**BRANO FORNITO**
Supera, pertanto, definitivamente l’orientamento interpretativo espresso dalle Sezioni Unite Paolini che, pronunziandosi in tema di procedibilita’ d’ufficio del delitto di truffa, avevano qualificato la recidiva come circostanza aggravante sui generis, osservando che la stessa connota il soggetto, ma resta del tutto estranea alla fattispecie, comunque circostanziata, del reato, e “non produce alcun effetto sulla quantita’ del fatto-reato”, assumendo rilevanza “solo quando sia presa in considerazione la misura della pena”.
Secondo Sez. U Indelicato l’orientamento fatto proprio dalla precedente decisione del 1987, “dilatando il richiamo alla personalita’ dell’agente oltre i limiti di immediata e diretta rilevanza per la valutazione dello specifico episodio, mal si concilia con un diritto penale del fatto, rispettoso del principio di colpevolezza fondato sulla valutazione della condotta posta in essere dal soggetto nella sua correlazione con l’autore di essa. Il giudizio sulla recidiva non riguarda l’astratta pericolosita’ del soggetto o un suo status personale svincolato dal fatto reato. Il riconoscimento e l’applicazione della recidiva quale circostanza aggravante postulano, piuttosto, la valutazione della gravita’ dell’illecito commisurata alla maggiore attitudine a delinquere manifestata dal soggetto agente, idonea ad incidere sulla risposta punitiva – sia in termini retributivi che in termini di prevenzione speciale – quale aspetto della colpevolezza e della capacita’ di realizzazione di nuovi reati, soltanto nell’ambito di una relazione qualificata tra i precedenti del reo e il nuovo illecito da questo commesso, che deve essere concretamente” espressivo di una maggiore colpevolezza e di una maggiore pericolosita’ dell’autore del fatto.
Chiarita la natura della recidiva quale circostanza aggravante, Sez. U Indelicato osservano che l’articolo 69 c.p., nel regolare il concorso fra circostanze aggravanti ed attenuanti ai fini del trattamento sanzionatorio, annoverano chiaramente la recidiva tra le circostanze ai fini del giudizio di bilanciamento.
Tale approdo esegetico e’ stato condiviso da una successiva decisione delle Sezioni Unite la quale ha ribadito che la recidiva costituisce “una circostanza aggravante del reato, inerente alla persona del colpevole, che non differisce nei suoi meccanismi applicativi dalle ulteriori circostanze del reato, se non per quegli aspetti che risultano esplicitamente regolati in modo peculiare dal legislatore” (Sez. U, n. 20808 del 25/10/2018, dep. 2019, Schettino).

**RECORD MOSTRATI**
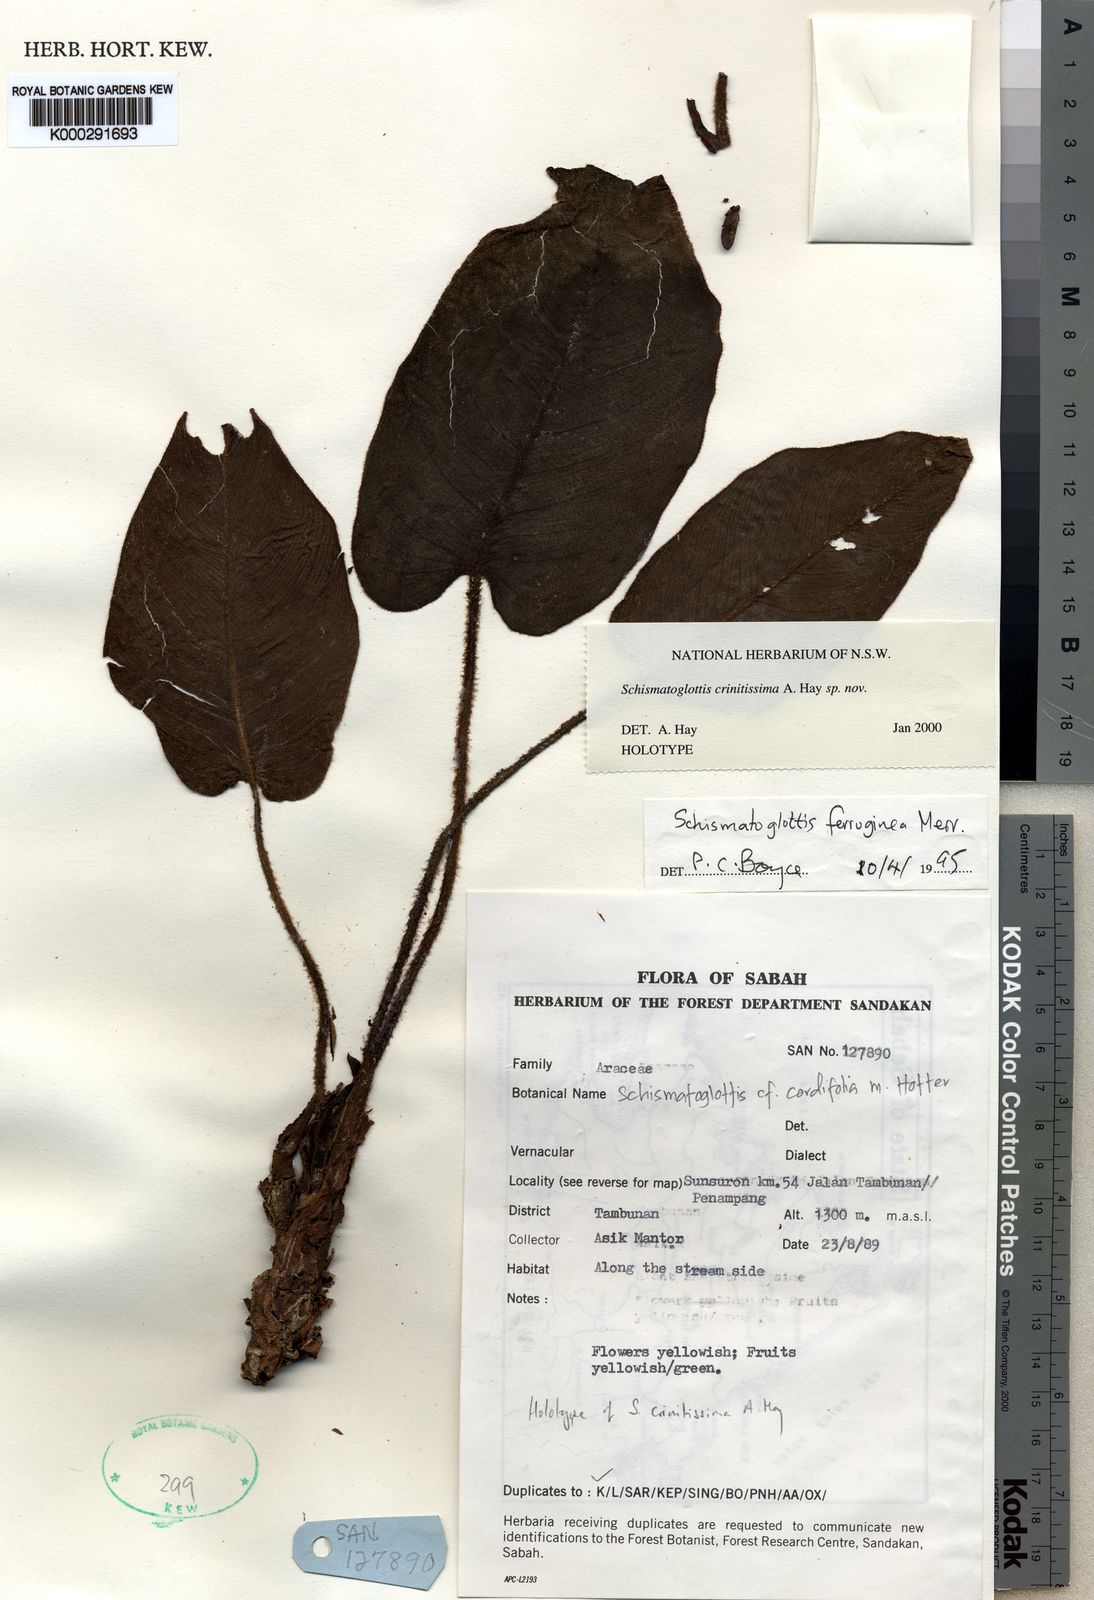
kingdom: Plantae
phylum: Tracheophyta
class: Liliopsida
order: Alismatales
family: Araceae
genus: Schismatoglottis
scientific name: Schismatoglottis crinitissima
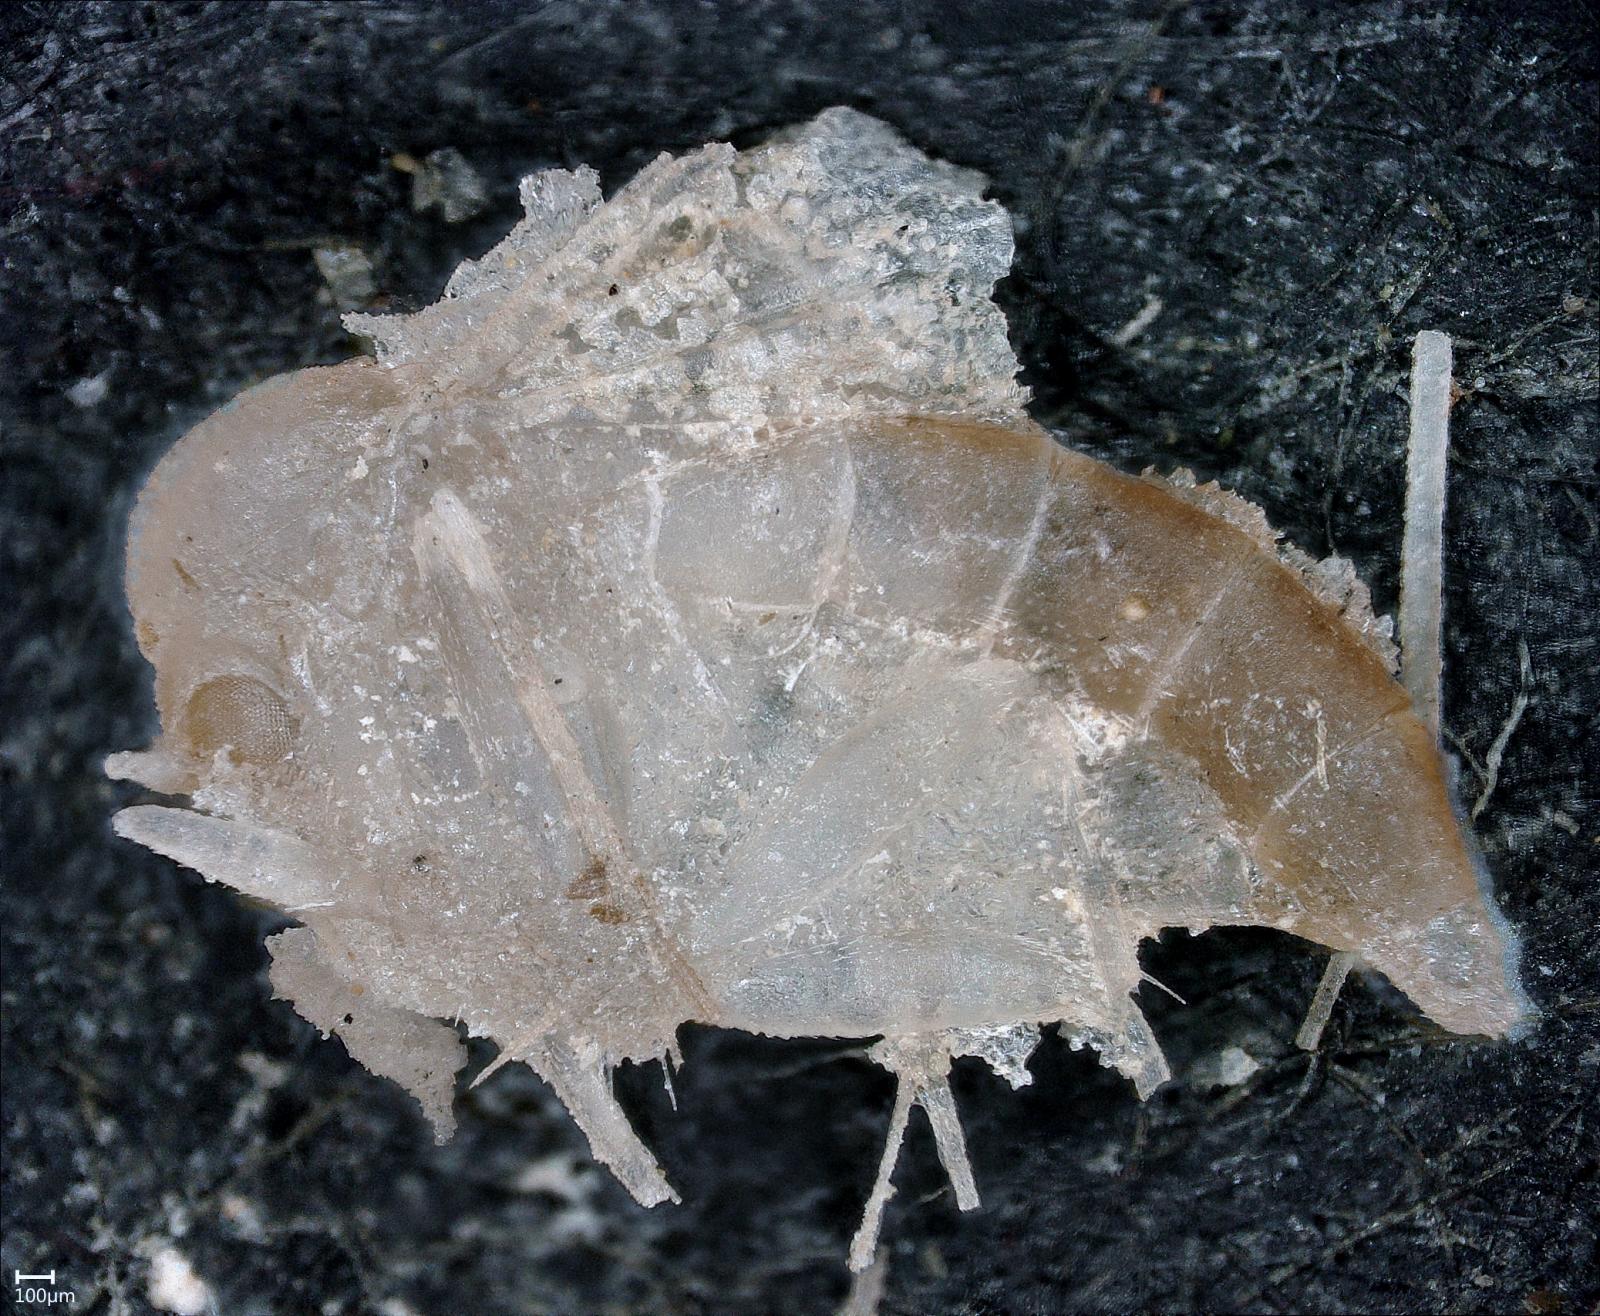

**ESERCIZIO**
Nel brano sulla recidiva, in che modo le Sezioni Unite Paolini avevano qualificato la recidiva?

**ESERCIZIO SVOLTO**
Come circostanza aggravante sui generis.